**Prompt**
Below are the records. Retype, exactly, the lines from the first through the line with "02 47 34 29 00", and leave out the pictures.

**Provided records**
======

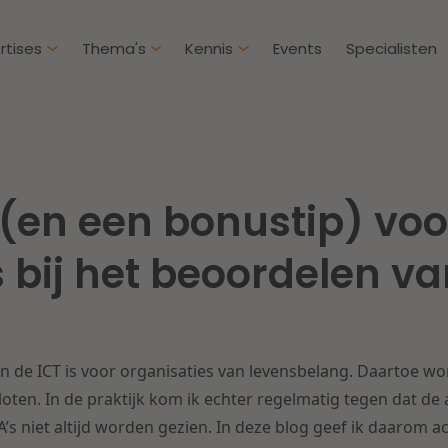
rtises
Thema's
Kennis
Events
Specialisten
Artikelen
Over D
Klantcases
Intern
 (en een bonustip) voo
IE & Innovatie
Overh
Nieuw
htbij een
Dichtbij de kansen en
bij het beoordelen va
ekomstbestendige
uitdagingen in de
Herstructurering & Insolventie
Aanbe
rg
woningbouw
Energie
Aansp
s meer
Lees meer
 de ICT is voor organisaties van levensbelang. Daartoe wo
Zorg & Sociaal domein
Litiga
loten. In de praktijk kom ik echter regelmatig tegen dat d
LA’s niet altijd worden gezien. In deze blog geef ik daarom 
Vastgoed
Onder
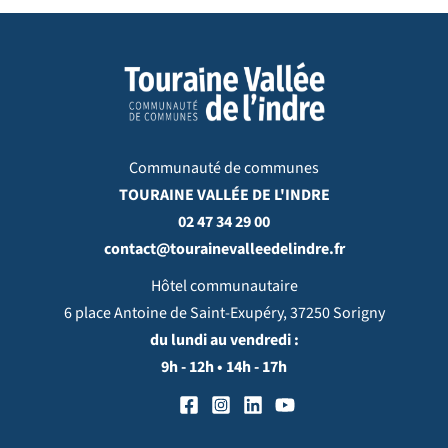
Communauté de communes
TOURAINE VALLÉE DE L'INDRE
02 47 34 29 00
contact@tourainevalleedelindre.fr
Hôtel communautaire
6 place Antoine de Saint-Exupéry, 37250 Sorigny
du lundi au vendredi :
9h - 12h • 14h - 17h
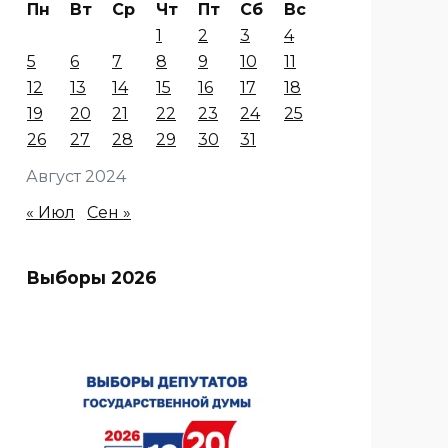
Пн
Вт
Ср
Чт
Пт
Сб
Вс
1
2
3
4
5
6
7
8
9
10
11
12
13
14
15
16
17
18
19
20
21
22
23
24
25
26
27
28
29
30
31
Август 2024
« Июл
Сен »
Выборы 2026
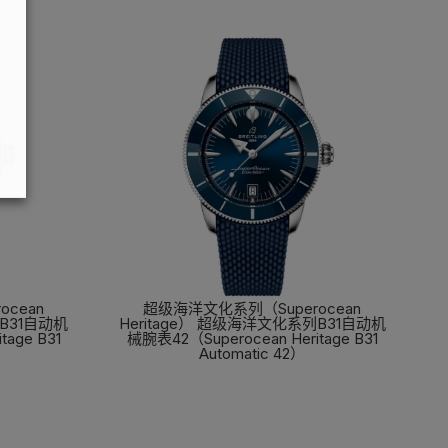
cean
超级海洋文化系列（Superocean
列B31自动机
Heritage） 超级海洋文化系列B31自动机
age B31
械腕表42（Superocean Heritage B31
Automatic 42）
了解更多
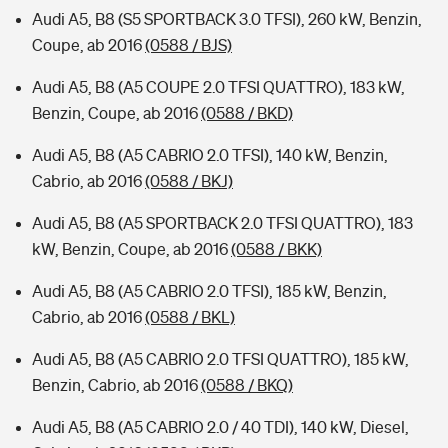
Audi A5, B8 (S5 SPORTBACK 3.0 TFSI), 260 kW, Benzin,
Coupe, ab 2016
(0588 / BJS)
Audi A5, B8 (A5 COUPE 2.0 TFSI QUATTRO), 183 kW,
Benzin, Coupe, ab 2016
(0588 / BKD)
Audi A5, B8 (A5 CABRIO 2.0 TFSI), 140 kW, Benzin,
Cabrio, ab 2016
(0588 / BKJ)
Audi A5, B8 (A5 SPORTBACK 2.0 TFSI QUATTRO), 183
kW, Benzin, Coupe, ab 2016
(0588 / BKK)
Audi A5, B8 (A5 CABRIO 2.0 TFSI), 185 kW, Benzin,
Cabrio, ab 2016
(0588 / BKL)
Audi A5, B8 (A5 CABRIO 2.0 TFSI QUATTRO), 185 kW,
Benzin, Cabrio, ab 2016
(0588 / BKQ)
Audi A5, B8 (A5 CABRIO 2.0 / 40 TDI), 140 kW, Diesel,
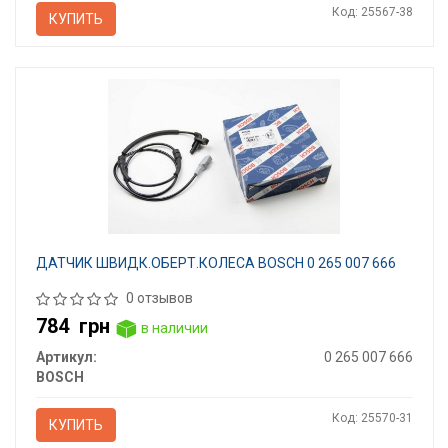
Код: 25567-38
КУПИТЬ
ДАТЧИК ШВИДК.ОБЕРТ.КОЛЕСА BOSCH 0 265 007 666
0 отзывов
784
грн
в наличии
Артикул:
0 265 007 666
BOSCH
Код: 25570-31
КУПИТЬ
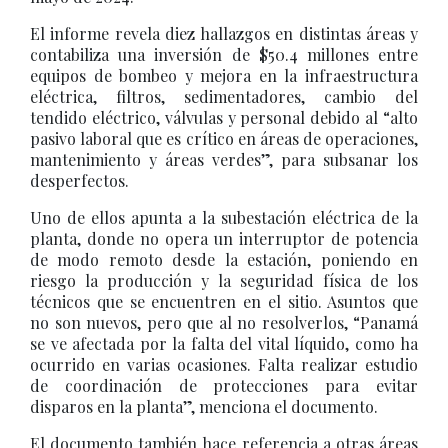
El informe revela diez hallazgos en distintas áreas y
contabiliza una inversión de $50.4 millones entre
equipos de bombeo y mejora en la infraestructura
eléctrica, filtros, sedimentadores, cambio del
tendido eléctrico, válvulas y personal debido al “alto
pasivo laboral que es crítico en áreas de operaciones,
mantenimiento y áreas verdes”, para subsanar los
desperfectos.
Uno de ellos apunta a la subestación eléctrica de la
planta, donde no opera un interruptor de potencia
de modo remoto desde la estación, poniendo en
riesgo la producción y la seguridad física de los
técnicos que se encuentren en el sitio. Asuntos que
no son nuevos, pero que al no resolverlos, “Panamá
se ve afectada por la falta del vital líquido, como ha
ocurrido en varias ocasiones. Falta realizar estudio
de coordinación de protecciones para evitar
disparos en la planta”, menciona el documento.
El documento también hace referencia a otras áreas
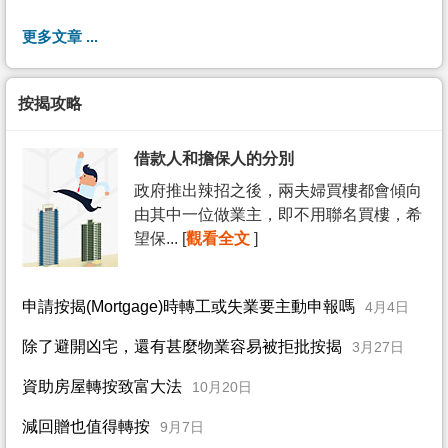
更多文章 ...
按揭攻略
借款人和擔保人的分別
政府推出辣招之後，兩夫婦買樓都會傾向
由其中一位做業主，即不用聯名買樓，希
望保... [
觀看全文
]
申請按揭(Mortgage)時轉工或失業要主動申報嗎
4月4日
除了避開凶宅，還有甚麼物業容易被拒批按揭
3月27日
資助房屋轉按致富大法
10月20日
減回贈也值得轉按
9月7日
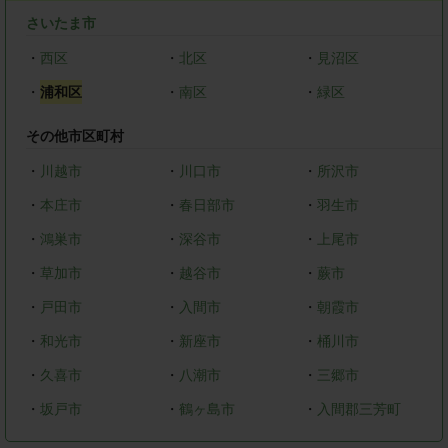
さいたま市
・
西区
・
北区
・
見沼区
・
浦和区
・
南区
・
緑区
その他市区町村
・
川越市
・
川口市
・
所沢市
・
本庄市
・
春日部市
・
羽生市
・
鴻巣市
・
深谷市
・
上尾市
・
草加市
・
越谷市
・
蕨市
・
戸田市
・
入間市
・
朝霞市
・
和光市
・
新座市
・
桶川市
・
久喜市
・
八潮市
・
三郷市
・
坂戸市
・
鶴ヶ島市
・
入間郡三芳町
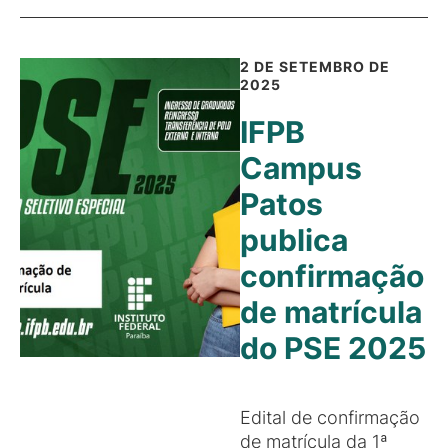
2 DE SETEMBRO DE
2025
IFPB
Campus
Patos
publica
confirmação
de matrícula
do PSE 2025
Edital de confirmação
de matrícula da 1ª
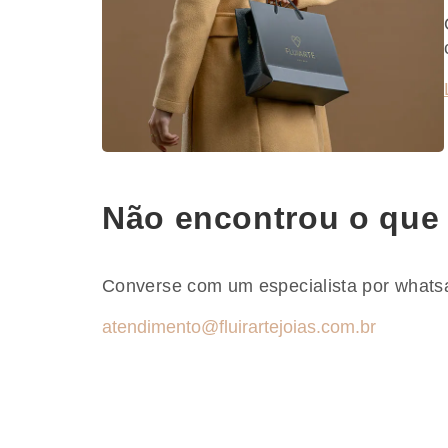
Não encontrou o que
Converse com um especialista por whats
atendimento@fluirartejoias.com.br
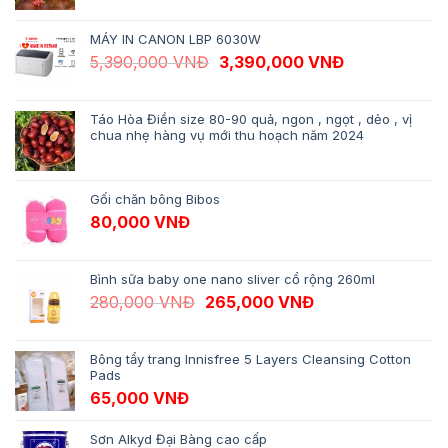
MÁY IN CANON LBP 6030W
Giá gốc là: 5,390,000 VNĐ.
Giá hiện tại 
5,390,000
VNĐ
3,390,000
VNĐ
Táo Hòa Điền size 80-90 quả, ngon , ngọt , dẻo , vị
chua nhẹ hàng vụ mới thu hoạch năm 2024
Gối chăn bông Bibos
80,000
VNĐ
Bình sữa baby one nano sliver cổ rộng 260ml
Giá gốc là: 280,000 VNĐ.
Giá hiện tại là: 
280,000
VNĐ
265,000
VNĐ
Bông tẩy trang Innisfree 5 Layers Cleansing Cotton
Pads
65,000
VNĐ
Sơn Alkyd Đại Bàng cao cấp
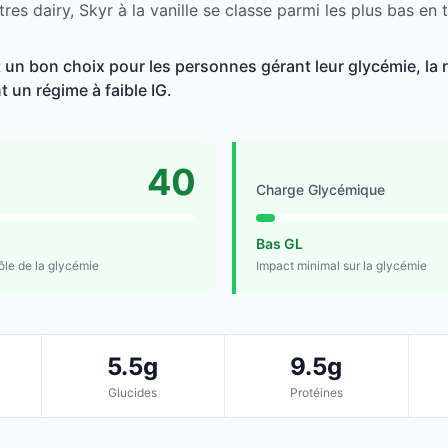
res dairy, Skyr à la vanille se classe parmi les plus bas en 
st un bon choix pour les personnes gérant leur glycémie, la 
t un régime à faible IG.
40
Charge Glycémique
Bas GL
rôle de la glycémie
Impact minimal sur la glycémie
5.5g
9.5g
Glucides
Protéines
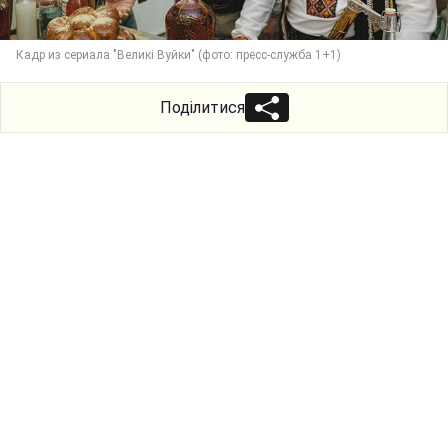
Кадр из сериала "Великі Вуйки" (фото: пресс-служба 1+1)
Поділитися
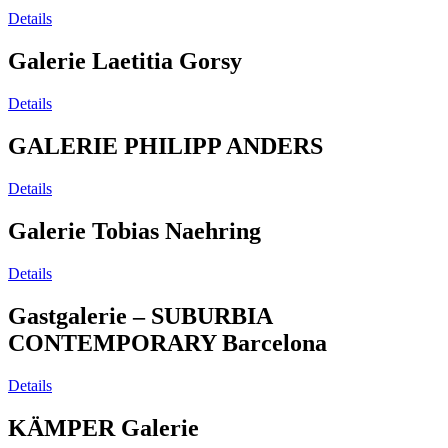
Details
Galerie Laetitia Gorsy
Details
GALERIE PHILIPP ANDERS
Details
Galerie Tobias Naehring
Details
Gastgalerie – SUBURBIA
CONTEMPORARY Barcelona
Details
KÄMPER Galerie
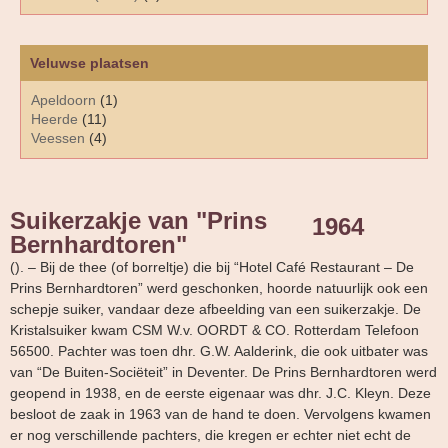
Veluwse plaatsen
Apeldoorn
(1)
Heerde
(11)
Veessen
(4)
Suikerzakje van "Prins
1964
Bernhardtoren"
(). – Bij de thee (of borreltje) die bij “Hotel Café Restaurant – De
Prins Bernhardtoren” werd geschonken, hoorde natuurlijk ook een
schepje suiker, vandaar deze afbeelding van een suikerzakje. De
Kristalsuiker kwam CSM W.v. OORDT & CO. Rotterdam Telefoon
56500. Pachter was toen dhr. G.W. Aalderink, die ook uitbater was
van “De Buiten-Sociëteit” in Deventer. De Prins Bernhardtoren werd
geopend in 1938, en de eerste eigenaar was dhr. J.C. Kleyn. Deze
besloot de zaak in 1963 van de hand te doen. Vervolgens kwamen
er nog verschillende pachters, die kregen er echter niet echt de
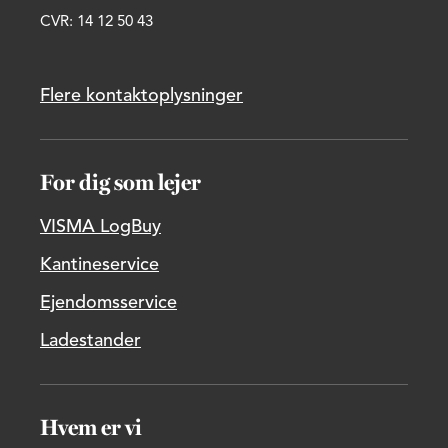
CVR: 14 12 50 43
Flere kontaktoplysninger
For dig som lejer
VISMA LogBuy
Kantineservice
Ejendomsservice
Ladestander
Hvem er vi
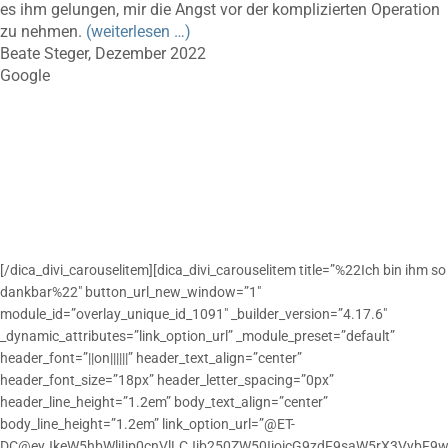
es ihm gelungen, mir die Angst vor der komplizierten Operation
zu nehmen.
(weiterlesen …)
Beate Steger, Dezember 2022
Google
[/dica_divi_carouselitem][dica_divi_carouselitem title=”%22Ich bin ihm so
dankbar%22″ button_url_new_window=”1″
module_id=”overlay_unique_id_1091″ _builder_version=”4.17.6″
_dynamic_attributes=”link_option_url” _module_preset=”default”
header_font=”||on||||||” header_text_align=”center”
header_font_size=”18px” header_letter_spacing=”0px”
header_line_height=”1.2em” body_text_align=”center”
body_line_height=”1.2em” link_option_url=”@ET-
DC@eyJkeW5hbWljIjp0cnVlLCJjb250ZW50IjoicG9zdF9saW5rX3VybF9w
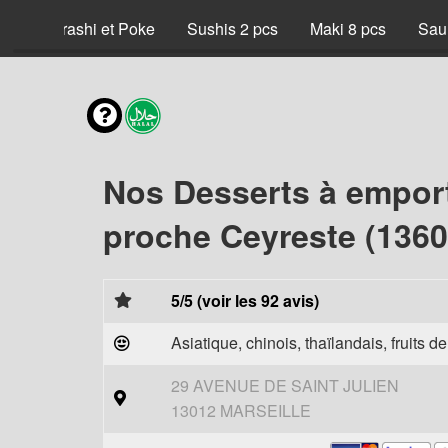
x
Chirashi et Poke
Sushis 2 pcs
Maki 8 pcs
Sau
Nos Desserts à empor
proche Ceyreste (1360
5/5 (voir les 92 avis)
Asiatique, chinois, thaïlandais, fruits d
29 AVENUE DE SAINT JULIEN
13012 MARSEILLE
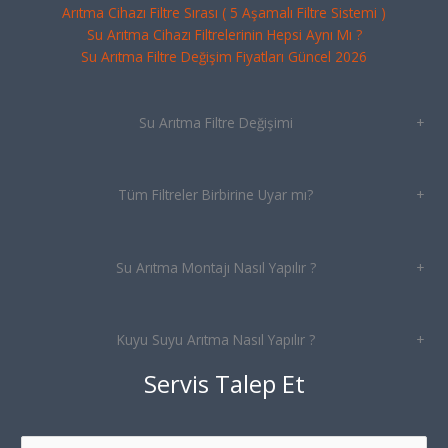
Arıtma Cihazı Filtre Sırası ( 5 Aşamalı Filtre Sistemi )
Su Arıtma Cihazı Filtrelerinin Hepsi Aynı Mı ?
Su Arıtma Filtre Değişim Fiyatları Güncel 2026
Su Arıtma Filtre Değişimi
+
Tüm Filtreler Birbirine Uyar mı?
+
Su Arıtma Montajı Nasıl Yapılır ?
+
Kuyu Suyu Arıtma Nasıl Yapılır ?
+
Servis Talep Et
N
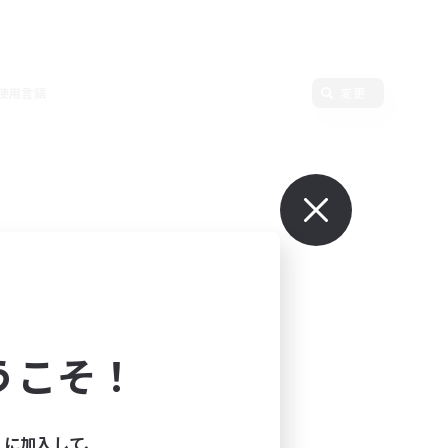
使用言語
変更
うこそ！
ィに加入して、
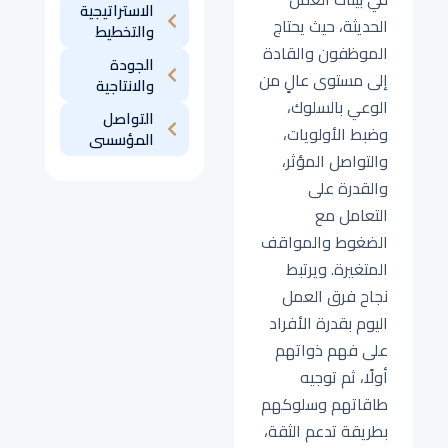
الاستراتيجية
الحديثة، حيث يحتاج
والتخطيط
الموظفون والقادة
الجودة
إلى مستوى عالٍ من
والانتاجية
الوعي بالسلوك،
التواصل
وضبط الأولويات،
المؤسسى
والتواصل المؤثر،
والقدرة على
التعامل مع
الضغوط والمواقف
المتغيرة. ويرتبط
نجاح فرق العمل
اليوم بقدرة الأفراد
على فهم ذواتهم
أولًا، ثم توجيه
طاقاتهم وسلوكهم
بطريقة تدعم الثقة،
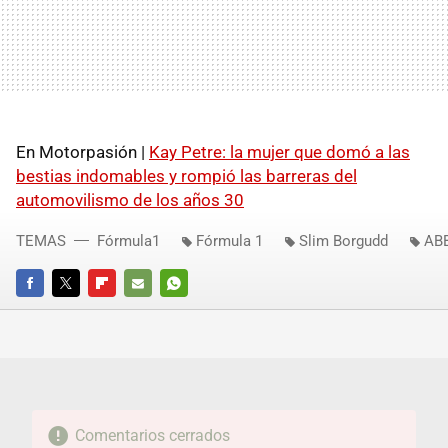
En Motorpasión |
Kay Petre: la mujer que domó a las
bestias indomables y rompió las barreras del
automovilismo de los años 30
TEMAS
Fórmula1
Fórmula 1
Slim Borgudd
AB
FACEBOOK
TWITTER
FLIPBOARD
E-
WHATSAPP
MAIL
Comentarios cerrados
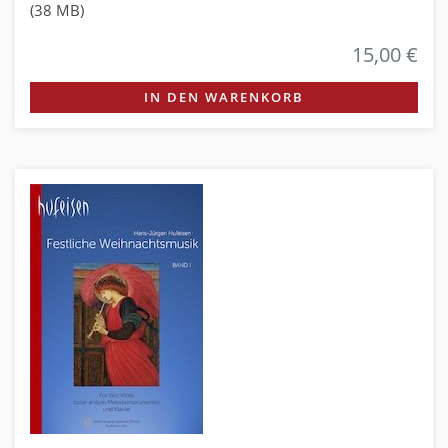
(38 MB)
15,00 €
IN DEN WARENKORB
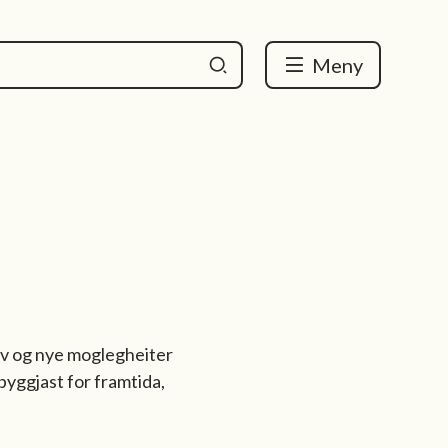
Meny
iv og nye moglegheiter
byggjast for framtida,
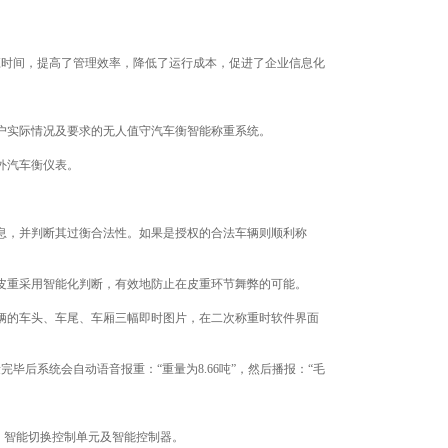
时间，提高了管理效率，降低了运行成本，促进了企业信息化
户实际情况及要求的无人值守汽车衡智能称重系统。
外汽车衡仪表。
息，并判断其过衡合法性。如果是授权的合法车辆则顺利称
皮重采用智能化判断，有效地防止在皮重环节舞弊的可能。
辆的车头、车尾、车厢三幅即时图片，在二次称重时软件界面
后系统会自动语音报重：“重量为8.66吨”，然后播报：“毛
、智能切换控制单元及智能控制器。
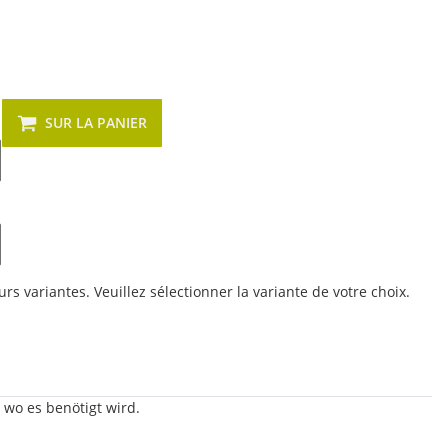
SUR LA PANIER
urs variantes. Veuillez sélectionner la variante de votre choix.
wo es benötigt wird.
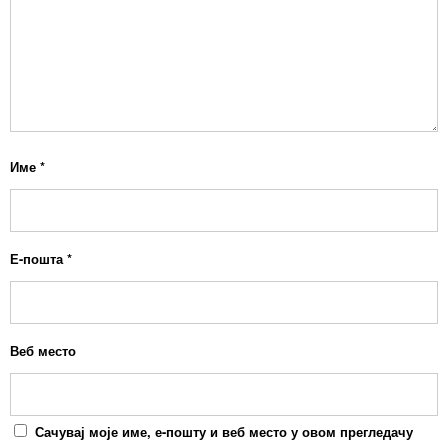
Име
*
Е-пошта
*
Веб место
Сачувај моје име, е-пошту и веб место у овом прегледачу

======

**Response to the task**
rtises
Thema's
Kennis
Events
Specialisten
Artikelen
Over D
Klantcases
Intern
 (en een bonustip) voo
IE & Innovatie
Overh
Nieuw
htbij een
Dichtbij de kansen en
bij het beoordelen va
ekomstbestendige
uitdagingen in de
Herstructurering & Insolventie
Aanbe
rg
woningbouw
Energie
Aansp
s meer
Lees meer
 de ICT is voor organisaties van levensbelang. Daartoe wo
Zorg & Sociaal domein
Litiga
loten. In de praktijk kom ik echter regelmatig tegen dat d
LA’s niet altijd worden gezien. In deze blog geef ik daarom 
Vastgoed
Onder
Communauté de communes
TOURAINE VALLÉE DE L'INDRE
02 47 34 29 00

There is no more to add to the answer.